(Saved data entries)
—————

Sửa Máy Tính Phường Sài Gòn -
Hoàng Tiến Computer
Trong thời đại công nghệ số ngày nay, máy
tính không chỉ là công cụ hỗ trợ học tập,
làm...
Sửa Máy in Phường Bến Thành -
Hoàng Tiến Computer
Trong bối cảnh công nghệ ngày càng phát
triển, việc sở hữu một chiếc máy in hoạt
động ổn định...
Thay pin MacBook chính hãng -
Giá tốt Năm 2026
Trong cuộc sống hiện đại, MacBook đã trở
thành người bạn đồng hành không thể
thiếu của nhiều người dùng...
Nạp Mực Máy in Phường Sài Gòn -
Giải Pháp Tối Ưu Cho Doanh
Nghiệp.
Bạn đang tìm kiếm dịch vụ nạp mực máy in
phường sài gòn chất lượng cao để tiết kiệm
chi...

—————

### REQUIRED ACTION
Once the line with "Giải Pháp Tối Ưu Cho Doanh" is found, write out that line and every one after it through the last line of the records, exactly and with nothing else.

### WORKED SOLUTION
Giải Pháp Tối Ưu Cho Doanh
Nghiệp.
Bạn đang tìm kiếm dịch vụ nạp mực máy in
phường sài gòn chất lượng cao để tiết kiệm
chi...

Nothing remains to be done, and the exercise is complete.